Lo S&P 500 segna la quarta sessione consecutiva di rialzi. L’indice è salito +15% da inizio 2013, rispetto a -14% dell’indice benchmark dei mercati emergenti MSCI Emerging Markets Index e +5,4% dello Stoxx Europe 600, indice di riferimento dell’azionario europeo.

Gli investitori guardano all’inizio della stagione degli utili: “Una stagione positiva delle trimestrali potrebbe sostenere un contesto in cui i dati (macro) non riescono ancora a fornire un quadro preciso dell’economia degli Stati Uniti – ha commentato in una intervista a Bloomberg Luca Paolini, responsabile strategist presso Pictet Asset Management – I margini dei profitti si stanno confermando relativamente solidi.
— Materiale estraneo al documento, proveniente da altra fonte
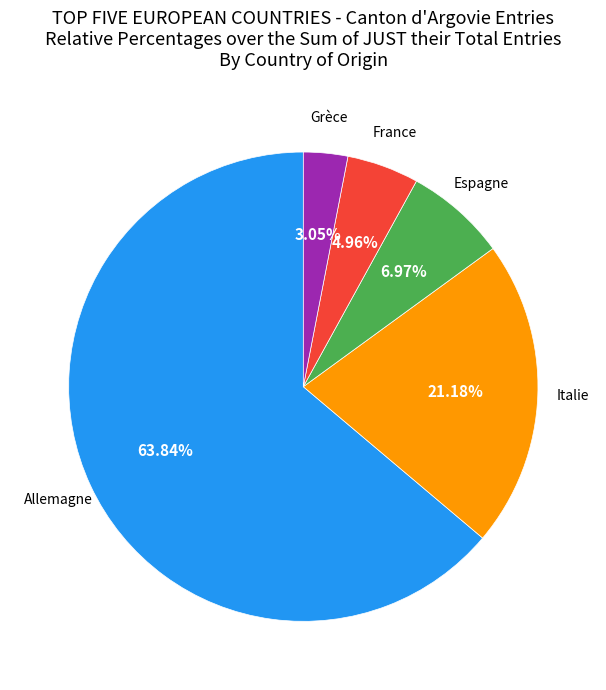

Rank the categories by value from lowest to highest.

Grèce, France, Espagne, Italie, Allemagne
Il fattore più cruciale è rappresentato dalle guidance che le società comunicheranno per i prossimi trimestri”.

Occhio alla performance dell’oro, che ha guadagnato oggi fino a +1,9%, registrando il rialzo più sostenuto dallo scorso primo luglio. In una giornata priva di dati economici rilevanti, gli investitori guardano in avanti, alla giornata di domani, quando saranno comunicate le minute della Fomc – il braccio di politica monetaria della Fed – relative alla riunione del 18-19 giugno.

I mercati sperano di avere maggiore certezza su quelle che potrebbero essere le prossime mosse di politica monetaria della Fed e soprattutto sulla reale intenzione di Ben Bernanke di iniziare a ridurre gli stimoli del QE.

I Treasuries rimangono osservati speciali dopo l’aumento improvviso dei tassi sui Treasuries Usa. Tasso decennale +0,37% al 2,65%.

Sul fronte societario, focus sul titolo Tesla Motors, che in premercato registra un balzo superiore a +3,5%, dopo la notizia dell’ingresso del titolo del produttore di auto elettriche all’interno dell’indice Nasdaq 100 la prossima settimana, al posto di Oracle, il cui titolo sarà “trasferito” per gli scambi al New York Stock Exchange.

Intanto gli analisti si concentrano sulla performance dei semiconduttori, nella settimana in cui l’industria da 37 miliardi di dollari presenterà le sue ultime novità allo show di San Francisco.

Si inizia a temere che il settore possa essere sopravvalutato, soprattutto se si considera che il Philadelphia Semiconductor Index ha guadagnato più del 21% da inizio anno, con titoli come Applied Materials e Lam Research in crescita rispettivamente +32% e +26%. Questo, a fronte del +15% dello S&P 500 e del Nasdaq. Molto bene anche le quotazioni di Intel e Texas Instruments, avanzate nello stesso arco temporale +12% e +15,5%.

“La domanda di attrezzature per chip appare poco entusiasmante – hanno commentato gli analisti di Pacific Cresti in una nota, aggiungendo che – siamo cauti sulle previsioni preliminari del terzo trimestre”.

In ambito valutario, l’euro -0,01% a $1,2868; dollaro/yen +0,14% a JPY 101,09; euro/yen +0,11% a JPY 130,08.

Futures sul petrolio -0,16% a $102,98 al barile, mentre le quotazioni dell’oro fanno +1% a $1.247,30 l’oncia.